BEGIN Raw data
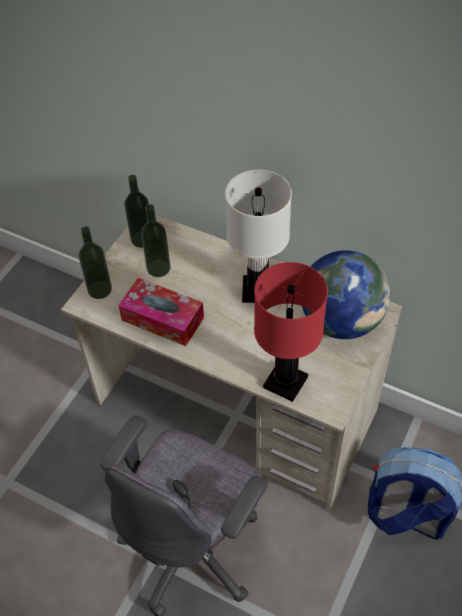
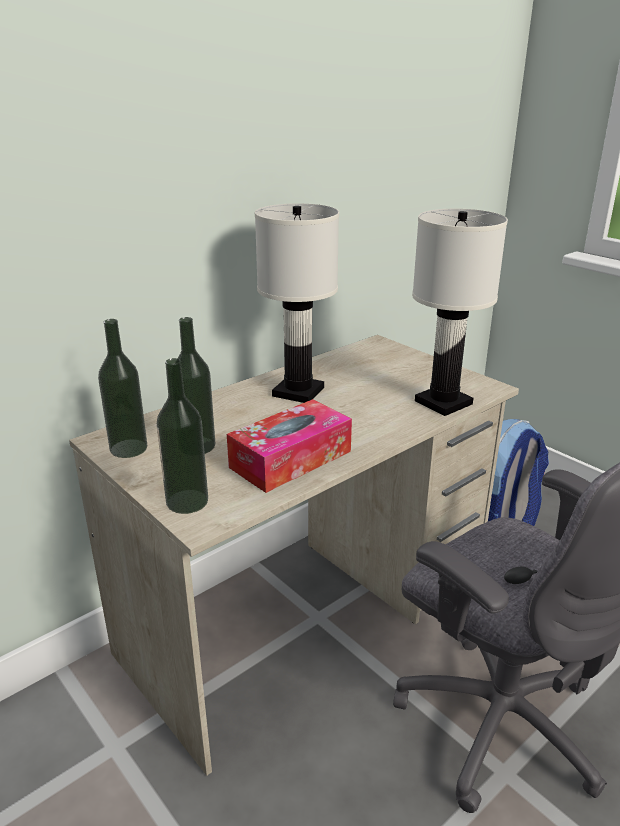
camera: 70 degrees left, 25 degrees down
(285, 383) = (444, 402): red table lamp -> white table lamp
(341, 320) = (376, 361): globe -> none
END Raw data
* [What to do]:
What this calls for is a word-for-word copy of the listing above, pictures excluded.

* [Response below]:
camera: 70 degrees left, 25 degrees down
(285, 383) = (444, 402): red table lamp -> white table lamp
(341, 320) = (376, 361): globe -> none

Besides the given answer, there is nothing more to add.